Il divario negli esiti si approfondisce attorno alla competenza chiave dell’italiano se confrontiamo i risultati dei ragazzi non italiofoni di prima e di seconda generazione: i primi, registrati dal campione Invalsi anche dopo un solo anno di scuola, risultano nettamente penalizzati dall’inizio per l’intero ciclo di studi (13 anni); i secondi, nati in Italia, evidenziano nel corso del tempo una crescente capacità di recupero sia nella prova di italiano sia di matematica, con risultati finali spesso superiori alla media delle regioni meridionali. È la conferma che l’istituzione scuola, quando funziona, può ancora fare la differenza rispetto a una situazione di diversità culturale o di svantaggio sociale.

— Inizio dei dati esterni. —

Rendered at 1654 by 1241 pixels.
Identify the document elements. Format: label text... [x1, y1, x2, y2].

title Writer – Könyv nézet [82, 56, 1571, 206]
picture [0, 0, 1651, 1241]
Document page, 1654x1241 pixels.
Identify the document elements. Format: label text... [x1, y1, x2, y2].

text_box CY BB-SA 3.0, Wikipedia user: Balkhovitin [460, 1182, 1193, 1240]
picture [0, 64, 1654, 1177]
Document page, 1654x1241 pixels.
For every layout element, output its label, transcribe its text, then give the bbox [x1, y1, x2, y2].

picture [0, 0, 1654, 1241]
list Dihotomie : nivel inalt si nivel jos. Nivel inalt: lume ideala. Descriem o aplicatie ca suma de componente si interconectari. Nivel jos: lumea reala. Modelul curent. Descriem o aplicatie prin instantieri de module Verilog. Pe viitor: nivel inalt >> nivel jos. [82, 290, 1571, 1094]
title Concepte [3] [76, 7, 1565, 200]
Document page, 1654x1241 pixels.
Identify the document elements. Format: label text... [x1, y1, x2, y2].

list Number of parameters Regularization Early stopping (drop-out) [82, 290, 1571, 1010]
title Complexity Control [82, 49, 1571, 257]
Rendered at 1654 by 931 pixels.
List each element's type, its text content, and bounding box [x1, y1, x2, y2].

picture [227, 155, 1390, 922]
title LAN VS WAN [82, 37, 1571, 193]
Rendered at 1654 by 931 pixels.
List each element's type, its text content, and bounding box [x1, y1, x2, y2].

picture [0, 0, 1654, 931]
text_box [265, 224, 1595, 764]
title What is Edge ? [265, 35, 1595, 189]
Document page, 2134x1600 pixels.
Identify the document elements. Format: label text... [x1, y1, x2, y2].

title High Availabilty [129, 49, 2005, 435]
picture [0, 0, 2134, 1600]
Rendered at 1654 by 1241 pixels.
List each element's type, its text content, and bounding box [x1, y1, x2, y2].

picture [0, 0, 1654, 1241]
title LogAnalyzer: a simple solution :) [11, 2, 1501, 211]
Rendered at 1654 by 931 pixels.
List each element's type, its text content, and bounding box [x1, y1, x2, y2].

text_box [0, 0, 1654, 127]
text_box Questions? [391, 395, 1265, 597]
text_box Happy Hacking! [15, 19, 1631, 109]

Il problema per chi si occupa di scuola non è affatto nuovo, ma con l’evoluzione multiculturale della società italiana diventa ogni anno più stringente. Già cinque anni fa, Graziella Favaro, studiosa e ricercatrice della trasformazione in senso multiculturale e plurilingue della scuola italiana, osservava: «Lo scarto rilevante che si registra in seconda, e che riguarda anche i bambini nati in Italia, sottolinea con forza l’importanza della scuola dell’infanzia e dell’acquisizione precoce, fra i tre e i sei anni, della seconda lingua per i bambini figli di immigrati, prevedendo dispositivi più efficaci».